As discussed in Rubber vs. felt, felt may grab more invasive species, but the problem is beyond boots. Far Bank Enterprises, the makers of Redington felt and rubber sole wading boots, knows that.

"No fish, no fishing. We need to do whatever we can to protect fisheries," says Tag Kleiner, Far Bank Enterprises vice president of marketing. "There will be regulations that come into play that change the way people fish. Change is difficult, but if change is made to protect fisheries and what we love doing then I'm for it."

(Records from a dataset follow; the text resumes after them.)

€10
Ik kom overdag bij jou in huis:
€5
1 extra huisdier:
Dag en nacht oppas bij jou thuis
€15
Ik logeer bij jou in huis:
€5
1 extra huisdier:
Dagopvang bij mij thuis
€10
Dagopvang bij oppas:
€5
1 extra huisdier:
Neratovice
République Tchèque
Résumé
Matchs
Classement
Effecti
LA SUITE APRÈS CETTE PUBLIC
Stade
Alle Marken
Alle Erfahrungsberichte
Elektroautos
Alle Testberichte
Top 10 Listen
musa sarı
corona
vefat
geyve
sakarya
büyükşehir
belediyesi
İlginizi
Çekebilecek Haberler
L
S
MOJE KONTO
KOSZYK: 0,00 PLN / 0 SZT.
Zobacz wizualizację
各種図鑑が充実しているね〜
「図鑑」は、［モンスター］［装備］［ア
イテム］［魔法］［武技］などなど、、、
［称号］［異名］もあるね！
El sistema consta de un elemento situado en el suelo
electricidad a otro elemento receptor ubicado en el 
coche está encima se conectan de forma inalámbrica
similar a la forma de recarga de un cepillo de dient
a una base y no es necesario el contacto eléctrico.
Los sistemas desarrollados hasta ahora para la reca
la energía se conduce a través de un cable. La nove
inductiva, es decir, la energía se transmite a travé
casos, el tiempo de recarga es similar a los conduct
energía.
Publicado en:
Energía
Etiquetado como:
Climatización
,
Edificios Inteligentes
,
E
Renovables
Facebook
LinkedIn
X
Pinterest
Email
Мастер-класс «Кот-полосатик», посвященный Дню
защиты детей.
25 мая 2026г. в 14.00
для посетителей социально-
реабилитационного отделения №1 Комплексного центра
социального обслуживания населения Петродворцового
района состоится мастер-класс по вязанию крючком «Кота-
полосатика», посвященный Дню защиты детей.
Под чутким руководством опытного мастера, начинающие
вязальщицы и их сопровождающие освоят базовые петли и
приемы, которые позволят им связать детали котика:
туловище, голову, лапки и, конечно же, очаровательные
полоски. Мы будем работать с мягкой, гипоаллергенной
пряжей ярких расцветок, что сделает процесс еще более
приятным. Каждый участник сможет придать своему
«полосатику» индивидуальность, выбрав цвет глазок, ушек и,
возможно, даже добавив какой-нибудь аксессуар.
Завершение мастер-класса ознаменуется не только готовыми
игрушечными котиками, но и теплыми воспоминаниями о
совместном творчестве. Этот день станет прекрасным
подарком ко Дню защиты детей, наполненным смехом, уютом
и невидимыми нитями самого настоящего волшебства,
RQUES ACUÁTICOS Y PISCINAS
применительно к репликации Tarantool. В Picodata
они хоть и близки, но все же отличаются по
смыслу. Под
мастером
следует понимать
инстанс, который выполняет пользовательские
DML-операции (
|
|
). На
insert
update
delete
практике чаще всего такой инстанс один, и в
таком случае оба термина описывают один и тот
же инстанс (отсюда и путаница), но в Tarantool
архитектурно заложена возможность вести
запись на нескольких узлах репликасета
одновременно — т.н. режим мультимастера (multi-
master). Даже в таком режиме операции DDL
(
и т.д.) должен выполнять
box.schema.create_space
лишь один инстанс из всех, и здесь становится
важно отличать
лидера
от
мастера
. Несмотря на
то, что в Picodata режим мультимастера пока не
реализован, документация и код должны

The park's surrounding states: Idaho, Montana and Wyoming, allow felt. I see fishers stepping out of Idaho's Henry's Fork, Montana's Madison and Wyoming's Gros Ventre into Yellowstone water all the time. Enforcing the felt ban is going to be tough this summer. The learning curve steep. I have both soles and I know their place, especially their place as soon as I step out of the flow. Into the hose sprayer they go with everything else.


I am disabled and have tough enough time as it is wading with felt. This ban is discriminatory.

Your hose sprayer isn't doing anything to rid your gear of invasives.

Felt is one piece of the puzzle. You can't put one together without all the pieces. We're fine with regulating until those regulations impact us. Our supposed "rights" do NOT supersede the well-being of the environment.